Entwicklung des Extremismus-Diskurses
In den ersten Jahrzehnten der Bundesrepublik war im Verfassungsschutzbericht von Links- und Rechtsradikalismus die Rede, um mehr oder weniger politisch Missliebiges zu bezeichnen. Mit Hilfe des Extremismuskonstrukts wurden 1973 die Kategorien Links- und Rechtsextremismus eingeführt, um die ›Verfassungsfeindlichkeit‹ der politischen Spektren an den vermeintlichen Rändern der Gesellschaft zu verdeutlichen, vor denen sich die ›wehrhafte Demokratie‹ zu schützen habe. Reihte sich dieser Schritt noch nahtlos in die Totalitarismusdoktrin der sich im Kalten Krieg befindlichen Bundesrepublik ein, erlebte die Extremismuslegende nach dem Untergang der Sowjetunion eine Renaissance. Insbesondere die Wissenschaftler Eckhard Jesse und Uwe Backes waren es, die den Verfassungsschutz und die Logik der Gleichsetzung von Links und Rechts mit ihrer ›Extremismustheorie‹ fütterten (AIB 51 und 83, Lotta 33).

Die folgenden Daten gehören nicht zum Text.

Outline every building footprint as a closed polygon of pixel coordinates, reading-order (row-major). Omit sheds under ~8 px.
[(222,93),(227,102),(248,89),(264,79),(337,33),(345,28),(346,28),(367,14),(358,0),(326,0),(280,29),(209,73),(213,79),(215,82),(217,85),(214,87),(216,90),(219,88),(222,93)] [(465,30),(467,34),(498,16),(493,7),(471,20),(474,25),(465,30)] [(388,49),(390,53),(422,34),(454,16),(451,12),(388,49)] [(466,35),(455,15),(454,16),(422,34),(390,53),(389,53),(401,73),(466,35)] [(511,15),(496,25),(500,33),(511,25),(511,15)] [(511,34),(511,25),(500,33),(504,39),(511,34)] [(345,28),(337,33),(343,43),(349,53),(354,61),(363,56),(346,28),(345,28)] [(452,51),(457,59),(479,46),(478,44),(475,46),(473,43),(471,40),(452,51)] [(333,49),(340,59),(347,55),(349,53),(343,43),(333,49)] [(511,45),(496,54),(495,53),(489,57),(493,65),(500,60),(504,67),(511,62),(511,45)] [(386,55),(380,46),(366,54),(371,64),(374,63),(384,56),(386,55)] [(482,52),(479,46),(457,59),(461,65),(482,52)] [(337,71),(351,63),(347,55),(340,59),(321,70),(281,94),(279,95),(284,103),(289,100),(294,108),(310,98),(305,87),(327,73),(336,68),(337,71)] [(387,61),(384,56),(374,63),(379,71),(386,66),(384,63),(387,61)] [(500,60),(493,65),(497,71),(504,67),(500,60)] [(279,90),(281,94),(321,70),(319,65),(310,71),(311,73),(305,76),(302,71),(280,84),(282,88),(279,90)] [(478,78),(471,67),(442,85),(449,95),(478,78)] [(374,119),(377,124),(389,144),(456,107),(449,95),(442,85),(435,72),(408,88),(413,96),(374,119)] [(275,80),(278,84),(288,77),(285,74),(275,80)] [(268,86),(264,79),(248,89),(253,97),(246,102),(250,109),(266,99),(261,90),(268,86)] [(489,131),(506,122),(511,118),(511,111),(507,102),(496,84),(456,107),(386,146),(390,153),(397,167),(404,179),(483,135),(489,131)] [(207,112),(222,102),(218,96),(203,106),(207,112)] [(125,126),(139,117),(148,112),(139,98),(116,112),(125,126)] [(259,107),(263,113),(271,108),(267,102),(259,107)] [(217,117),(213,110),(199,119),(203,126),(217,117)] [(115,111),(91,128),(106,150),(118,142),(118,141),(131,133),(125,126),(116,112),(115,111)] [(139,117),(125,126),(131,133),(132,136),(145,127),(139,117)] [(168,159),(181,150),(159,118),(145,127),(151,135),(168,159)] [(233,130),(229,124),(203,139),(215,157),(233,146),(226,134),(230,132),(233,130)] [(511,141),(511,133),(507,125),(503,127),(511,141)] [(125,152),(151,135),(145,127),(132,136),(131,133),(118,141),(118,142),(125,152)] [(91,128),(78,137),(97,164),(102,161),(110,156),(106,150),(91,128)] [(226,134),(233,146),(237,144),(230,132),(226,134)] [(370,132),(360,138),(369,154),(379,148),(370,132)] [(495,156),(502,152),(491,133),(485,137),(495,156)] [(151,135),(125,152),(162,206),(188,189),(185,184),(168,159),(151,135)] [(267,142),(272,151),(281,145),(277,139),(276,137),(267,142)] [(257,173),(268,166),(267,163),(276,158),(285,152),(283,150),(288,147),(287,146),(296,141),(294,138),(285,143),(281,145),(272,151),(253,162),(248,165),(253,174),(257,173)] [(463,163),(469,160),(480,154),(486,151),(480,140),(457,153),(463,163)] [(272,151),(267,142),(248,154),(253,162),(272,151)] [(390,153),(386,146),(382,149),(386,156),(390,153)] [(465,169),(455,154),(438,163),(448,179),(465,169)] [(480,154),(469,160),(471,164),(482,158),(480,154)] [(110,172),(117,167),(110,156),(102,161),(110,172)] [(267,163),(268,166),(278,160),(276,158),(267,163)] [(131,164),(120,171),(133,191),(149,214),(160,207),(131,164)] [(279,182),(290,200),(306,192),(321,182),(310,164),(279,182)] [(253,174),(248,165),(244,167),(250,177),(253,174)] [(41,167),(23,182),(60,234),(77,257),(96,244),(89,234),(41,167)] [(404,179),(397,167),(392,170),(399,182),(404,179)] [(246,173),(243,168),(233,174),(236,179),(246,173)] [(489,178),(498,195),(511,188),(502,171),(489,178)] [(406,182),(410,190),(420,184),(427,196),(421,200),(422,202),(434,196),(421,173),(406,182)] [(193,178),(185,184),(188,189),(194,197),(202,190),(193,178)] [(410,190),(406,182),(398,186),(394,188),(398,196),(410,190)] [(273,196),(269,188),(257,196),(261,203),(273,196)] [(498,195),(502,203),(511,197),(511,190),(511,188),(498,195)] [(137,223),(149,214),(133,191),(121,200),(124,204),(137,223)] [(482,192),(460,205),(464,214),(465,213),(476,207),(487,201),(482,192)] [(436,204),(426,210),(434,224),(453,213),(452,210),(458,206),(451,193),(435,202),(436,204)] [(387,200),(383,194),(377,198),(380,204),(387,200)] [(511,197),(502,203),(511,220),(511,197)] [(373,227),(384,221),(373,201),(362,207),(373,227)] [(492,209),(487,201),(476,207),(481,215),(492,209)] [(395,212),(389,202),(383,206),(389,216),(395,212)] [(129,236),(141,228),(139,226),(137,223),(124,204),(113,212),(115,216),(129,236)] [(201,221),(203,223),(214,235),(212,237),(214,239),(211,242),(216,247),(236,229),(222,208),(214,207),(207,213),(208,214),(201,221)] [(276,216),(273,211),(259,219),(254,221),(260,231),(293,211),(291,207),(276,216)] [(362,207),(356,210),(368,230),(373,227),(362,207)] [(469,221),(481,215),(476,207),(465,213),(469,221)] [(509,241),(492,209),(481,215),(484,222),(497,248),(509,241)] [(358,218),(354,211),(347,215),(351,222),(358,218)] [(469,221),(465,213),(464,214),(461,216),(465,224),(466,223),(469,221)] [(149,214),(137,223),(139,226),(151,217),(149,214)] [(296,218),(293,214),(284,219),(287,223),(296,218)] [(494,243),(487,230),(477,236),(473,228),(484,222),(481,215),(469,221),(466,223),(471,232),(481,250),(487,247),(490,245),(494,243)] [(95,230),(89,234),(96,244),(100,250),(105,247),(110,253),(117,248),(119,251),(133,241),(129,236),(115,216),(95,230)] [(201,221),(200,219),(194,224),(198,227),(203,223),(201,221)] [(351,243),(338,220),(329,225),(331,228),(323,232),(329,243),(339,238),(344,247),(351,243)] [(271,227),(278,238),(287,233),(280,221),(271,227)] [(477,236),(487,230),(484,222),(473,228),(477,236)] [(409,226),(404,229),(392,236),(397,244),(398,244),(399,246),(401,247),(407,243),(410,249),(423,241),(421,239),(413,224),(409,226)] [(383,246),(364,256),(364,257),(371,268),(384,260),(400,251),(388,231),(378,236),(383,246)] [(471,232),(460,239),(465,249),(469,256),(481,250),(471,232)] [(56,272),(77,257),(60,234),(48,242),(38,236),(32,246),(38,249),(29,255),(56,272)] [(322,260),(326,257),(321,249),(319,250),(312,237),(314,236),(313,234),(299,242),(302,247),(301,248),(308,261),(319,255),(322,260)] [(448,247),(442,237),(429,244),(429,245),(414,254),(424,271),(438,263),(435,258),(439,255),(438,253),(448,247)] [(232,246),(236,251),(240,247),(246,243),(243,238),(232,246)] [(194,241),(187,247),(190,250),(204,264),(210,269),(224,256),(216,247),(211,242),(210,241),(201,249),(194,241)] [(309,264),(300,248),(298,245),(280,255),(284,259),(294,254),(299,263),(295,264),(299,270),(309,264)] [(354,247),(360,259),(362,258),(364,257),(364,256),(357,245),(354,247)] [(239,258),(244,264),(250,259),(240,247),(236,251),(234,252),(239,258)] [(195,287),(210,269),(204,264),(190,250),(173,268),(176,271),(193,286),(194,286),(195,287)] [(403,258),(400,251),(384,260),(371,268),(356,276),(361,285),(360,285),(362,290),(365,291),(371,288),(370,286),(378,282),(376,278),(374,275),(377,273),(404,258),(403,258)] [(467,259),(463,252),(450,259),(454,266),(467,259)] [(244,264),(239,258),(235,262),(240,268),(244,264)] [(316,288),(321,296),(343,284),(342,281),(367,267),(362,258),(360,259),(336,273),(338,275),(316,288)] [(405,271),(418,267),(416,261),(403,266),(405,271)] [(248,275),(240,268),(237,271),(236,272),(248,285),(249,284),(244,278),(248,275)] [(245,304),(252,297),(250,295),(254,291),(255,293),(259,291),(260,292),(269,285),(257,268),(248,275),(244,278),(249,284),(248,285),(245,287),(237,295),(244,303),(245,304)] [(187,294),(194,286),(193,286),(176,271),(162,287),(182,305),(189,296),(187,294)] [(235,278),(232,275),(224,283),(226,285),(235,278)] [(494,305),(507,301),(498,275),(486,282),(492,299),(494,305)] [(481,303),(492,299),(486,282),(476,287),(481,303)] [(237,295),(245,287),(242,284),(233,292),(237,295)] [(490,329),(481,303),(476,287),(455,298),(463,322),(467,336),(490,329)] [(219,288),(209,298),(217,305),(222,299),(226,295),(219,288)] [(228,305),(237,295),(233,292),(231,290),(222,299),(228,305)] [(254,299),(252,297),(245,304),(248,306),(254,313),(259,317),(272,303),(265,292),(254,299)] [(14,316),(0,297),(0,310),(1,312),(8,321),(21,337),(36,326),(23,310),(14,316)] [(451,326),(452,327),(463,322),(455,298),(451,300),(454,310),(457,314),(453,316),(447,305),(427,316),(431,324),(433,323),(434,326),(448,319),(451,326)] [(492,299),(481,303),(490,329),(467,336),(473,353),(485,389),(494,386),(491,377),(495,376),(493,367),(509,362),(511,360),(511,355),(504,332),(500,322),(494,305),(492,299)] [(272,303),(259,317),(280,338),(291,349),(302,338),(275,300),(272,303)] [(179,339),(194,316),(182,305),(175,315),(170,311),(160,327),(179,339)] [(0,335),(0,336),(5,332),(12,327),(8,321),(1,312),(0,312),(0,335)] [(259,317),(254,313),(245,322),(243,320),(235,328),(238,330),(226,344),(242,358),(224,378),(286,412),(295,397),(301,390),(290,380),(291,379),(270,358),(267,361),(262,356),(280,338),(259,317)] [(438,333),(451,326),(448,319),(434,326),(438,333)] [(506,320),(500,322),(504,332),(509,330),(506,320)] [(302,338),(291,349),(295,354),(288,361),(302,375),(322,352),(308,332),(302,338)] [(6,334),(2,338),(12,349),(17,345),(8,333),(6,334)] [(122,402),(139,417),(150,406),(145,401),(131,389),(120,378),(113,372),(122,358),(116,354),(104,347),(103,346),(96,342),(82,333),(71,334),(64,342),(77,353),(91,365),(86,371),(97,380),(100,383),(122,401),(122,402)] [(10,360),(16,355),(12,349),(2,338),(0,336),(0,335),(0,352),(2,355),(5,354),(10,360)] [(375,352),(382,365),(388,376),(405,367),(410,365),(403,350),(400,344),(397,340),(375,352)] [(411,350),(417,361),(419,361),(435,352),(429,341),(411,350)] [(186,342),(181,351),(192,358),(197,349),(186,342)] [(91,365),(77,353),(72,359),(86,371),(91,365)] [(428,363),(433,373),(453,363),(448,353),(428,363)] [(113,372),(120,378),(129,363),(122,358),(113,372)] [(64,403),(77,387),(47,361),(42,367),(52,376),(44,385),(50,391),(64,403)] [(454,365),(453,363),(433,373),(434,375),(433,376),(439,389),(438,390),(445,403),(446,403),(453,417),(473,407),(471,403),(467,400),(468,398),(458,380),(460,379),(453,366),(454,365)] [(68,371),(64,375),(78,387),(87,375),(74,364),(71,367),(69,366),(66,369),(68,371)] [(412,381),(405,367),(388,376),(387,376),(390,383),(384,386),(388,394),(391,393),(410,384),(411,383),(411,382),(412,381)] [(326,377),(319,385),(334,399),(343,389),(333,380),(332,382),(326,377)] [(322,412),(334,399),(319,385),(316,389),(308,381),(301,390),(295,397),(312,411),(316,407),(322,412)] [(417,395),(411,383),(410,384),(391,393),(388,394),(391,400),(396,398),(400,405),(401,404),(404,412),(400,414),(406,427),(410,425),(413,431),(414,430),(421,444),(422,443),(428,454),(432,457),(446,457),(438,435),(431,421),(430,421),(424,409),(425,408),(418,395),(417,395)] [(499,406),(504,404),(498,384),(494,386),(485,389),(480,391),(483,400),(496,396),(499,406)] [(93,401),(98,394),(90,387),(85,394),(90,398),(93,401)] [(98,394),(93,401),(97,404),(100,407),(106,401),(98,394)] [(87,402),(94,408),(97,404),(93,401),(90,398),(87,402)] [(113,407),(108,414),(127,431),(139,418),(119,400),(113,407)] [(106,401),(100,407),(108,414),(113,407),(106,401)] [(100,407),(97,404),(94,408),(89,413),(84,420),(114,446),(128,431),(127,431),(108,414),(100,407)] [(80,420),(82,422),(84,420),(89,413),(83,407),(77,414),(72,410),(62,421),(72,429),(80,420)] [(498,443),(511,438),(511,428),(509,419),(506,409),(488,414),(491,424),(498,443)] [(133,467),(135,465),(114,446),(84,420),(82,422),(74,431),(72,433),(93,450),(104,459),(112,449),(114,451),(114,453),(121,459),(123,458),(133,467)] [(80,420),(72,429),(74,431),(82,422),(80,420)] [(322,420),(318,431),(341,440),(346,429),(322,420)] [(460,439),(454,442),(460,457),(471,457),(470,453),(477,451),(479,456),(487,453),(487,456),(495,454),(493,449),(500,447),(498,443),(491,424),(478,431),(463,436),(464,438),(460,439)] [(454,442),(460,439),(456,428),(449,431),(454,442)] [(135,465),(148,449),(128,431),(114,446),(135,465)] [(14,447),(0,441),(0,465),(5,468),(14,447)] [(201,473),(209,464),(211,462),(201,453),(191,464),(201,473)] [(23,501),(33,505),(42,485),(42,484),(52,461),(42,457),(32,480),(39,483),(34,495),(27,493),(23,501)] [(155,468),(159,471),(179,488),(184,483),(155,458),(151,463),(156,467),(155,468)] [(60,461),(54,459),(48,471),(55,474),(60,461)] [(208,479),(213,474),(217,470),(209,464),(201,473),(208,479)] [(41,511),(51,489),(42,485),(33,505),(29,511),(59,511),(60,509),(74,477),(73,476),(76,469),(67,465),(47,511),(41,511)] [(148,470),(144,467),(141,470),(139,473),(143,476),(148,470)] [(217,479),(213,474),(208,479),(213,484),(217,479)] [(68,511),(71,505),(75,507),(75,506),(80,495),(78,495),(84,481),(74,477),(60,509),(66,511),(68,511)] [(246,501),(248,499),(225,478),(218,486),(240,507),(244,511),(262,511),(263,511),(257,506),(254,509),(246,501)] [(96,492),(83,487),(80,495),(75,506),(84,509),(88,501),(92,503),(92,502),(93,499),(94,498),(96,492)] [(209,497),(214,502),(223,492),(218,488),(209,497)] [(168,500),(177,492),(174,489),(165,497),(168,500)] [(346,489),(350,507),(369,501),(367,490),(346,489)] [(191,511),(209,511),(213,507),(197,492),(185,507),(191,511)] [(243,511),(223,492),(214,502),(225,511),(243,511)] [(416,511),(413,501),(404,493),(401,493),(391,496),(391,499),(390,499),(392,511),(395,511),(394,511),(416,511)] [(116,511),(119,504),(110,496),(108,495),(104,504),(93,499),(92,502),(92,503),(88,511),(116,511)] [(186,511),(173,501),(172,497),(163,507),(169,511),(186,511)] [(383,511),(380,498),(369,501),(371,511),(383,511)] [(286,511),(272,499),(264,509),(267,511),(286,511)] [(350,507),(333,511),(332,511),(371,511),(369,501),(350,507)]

Nach dem, von Gerhard Schröder im Oktober 2000 ausgerufenen, ›Aufstand der Anständigen‹ gegen Rechts(extremismus) konzipierte die damalige rot-grüne Regierung die ersten Bundesprogramme gegen ›Rechtsextremismus‹ (Lotta 38).
Mit dem Wiedereinzug der CDU in die Bundesregierung ab 2005 wurde auf bundespolitischer Ebene vermehrt auf die Notwendigkeit der Zurückweisung von ›Linksextremismus‹ hingewiesen. Insbesondere die Diskussionen um den Vergleich der 68er mit den Nazis, die Götz Aly mit seinem Buch ›Unser Kampf‹ mit auslöste, prägten die ›Extremismusdebatte‹ zu Beginn des Jahres 2008. Seitdem steht der ›Extremismus‹ im Fokus von Debatten zur inneren Sicherheit – jedoch mit explizitem Bezug auf ›Islamismus‹ und ›Linksextremismus‹. In Sachsen waren sich der Innenminister Albrecht Buttolo und Jesse darin einig, dass den »Stützpunkten der Linksextremisten« das Geld entzogen werden sollte. Im Herbst plädierte die CDU in Sachsen dafür, die Linkspartei genauso wie die NPD zu behandeln (Lotta 33).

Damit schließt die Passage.